Je suis très mécontente et maman est fâchée pour moi. Elle me propose de dîner, les plats du jour ne sont pas prêts et nous jouons encore. Au restaurant il y a beaucoup de monde et nous ne pouvons trouver une table, alors le rat mouillé Zibine offre la sienne, j'accepte avec répugnance, mais heureusement tous les joueurs viennent et nous étions en bonne compagnie.
La princesse joue, je ne sais pas quoi elle pense ! Elle emprunte, elle perd et elle n'a pas de quoi rendre. Elle a dit bas à ma tante mais j'ai tout pu entendre, que deux hommes à sa table parlaient, ils me trouvaient ravissante, belle, gracieuse; puis l'un dit que je suis Russe, non, dit l'autre, une Anglaise, mais non c'est une Allemande. Qui est-elle ?
Bon Dieu, moi le sujet d'une curiosité ! Ce doit être des vilains, des bons ne pourraient pas me trouver belle. C'est pour sûr une invention de la princesse.
Encore une fois, pourquoi me regarde-t-on ? Je fais tout pour être simple, je mets des robes simples, ni un ruban, ni un nœud, ni des fleurs, une robe de toile grise toute simple, un chapeau de paille avec un ruban noir et une plume de coq. Et yet on me regarde, et encore plus. Aujourd'hui par exemple.
On ne se moque pas de moi, j'en suis sûre. Je ne suis pas drôle, il y a un an j'étais un peu ridicule mais maintenant, non.
Huit heures approchent, encore la même histoire avec maman, je lui dis qu'il est temps, non pas encore. J'aurais pour sûr manqué le train si Walitsky n'était pas descendu avec moi. Nous n'avions que quatre minutes, nous courons et je le regrette: juste au coin du casino je vois Gioia qui monte appuyée sur le bras d'un beau jenôme [sic]. J'avais envie de retourner, mais insensiblement je me trouve en bas. Je n'ai que le temps de monter, Walitsky aussi.

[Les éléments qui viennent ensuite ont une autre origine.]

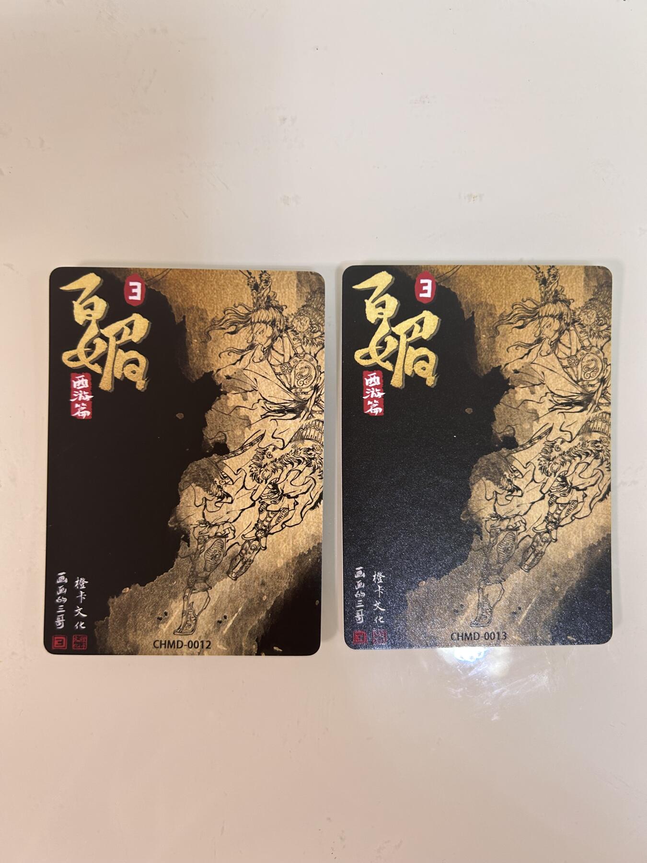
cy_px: 432
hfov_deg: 53.1
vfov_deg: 67.3
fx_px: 648
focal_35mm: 26
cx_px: 324
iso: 80
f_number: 1.5
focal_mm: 5.7
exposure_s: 1/50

Georges est chez nous. Walitsky m'a dit en secret que pendant notre absence il a osé (oh, je rage I) amener Anna à dîner. Toutes les fois maman s'en allait. Mais comment a-t-il osé H! Je ne puis comprendre, me figurer cette audace !
Quel cochon ? mais papa aussi est un fameux cochon, un fou, un dépravé, un sacrilège d'encourager cela. Mais je frissonne à cette seule idée.

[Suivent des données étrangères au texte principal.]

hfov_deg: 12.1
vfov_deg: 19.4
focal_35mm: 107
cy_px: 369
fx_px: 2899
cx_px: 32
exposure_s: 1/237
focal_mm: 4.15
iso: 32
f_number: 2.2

Oh ! mon frère n'osera même me dire qu'une telle et telle existe. Est-ce que je permettrai ! Mais s il osait... non il n'osera jamais, plutôt mourir !
J'avoue qu'après ces belles choses, la présence de Georges m'a été désagréable. Lorsque j'ai dit que la femme est égale à l'homme on m'a répondu que non, que la femme a son ouvrage et l'homme le sien. L'homme par exemple est professeur, la femme doit être ménagère à la maison.
Walitsky:
- Alors Hamilton fera courir et Marie est obligée de décrotter les chevaux à l'écurie ? et encore une ou deux bêtises sur le duc de Hamilton.
Je ne rougis plus, mais je ne puis m'empêcher de sourire lumineusement et plus je me retiens, plus c'est lumineux.